**Exercise:** In the BioRuby mailing-list post below, what option was added to bio-vcf so that its rigorous checking can be switched off?

**Provided passage:**
· · · · · · ·

[BioRuby] GSOC

Pjotr Prins pjotr.public14 at thebird.nl
Mon May 12 10:00:28 UTC 2014


Not completely accurate. Variant callers do take liberties. I have
just had a varscan2 result which was rejected by cartagenia. Obviously
the latter is not flexible in what it accepts ;). Turns out it does
not allow the variant field to contain multiple nucleotides.

My main point is that, if you want your software to be generally
useful, you can not predict what liberties programmers take. That is
in fact the secret of the success of 'flexible' formats in
bioinformatics - think VCF, FASTA, GFF3, SAM etc. The trick is to have
minimal guidelines on what you expect - but don't become rigorous or,
if you can't resist being rigorous, make it so that you can switch it
off. With bio-vcf I have added a --ignore-errors option for that very
reason.

Pj.

On Mon, May 12, 2014 at 12:01:09PM +0200, Francesco Strozzi wrote:
> Hi Loris,
> *if* the VCF file is generated following general rules and guidelines, what may
> change is the presence / absence of keys in the INFO and GENOTYPE fields.

· · · · · · ·

**Data to examine:**

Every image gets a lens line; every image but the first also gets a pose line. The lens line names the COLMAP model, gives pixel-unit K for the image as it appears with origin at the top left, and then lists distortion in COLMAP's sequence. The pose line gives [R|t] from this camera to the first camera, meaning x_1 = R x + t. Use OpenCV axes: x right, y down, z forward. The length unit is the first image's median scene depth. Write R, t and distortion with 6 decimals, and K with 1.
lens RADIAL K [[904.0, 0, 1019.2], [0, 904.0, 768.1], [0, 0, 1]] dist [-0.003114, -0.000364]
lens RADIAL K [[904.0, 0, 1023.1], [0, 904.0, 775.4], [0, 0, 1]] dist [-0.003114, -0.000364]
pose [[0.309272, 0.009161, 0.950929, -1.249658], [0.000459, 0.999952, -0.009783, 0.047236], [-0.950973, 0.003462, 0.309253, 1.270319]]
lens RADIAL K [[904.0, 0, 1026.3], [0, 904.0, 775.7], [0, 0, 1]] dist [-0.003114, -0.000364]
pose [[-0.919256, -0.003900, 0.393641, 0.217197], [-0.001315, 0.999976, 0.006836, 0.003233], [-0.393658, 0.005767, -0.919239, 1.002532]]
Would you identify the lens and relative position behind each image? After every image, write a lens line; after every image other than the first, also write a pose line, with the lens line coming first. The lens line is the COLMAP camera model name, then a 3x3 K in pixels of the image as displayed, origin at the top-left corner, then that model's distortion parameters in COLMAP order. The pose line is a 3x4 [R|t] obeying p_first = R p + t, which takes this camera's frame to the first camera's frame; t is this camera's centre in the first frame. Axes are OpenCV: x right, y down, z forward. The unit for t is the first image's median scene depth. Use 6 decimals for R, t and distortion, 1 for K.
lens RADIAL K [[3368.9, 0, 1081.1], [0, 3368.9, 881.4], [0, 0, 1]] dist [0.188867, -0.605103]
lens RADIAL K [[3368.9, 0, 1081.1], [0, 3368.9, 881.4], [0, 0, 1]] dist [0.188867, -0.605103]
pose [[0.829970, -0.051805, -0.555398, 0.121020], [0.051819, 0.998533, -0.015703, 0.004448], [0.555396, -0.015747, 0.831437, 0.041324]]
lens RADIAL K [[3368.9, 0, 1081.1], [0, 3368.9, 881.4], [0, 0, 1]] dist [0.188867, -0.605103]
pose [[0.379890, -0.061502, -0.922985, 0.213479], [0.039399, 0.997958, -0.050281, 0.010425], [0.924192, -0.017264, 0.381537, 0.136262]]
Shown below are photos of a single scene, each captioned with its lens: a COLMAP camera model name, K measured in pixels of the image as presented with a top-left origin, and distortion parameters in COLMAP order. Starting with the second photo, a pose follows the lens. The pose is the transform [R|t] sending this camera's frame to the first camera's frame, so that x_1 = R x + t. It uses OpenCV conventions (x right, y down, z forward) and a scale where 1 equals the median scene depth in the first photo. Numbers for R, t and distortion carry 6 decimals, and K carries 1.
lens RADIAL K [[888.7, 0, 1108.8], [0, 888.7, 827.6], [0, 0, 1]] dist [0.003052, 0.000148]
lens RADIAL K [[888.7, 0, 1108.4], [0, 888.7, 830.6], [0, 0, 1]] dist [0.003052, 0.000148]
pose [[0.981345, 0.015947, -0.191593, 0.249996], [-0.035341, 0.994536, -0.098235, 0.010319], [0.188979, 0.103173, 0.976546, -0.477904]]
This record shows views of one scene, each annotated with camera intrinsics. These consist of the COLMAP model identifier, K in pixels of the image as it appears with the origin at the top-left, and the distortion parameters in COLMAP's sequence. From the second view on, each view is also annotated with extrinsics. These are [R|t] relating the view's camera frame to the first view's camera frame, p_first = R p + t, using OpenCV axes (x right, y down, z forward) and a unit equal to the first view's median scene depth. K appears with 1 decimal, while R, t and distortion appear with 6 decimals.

· · · · · · ·

**Written reply:** The --ignore-errors option.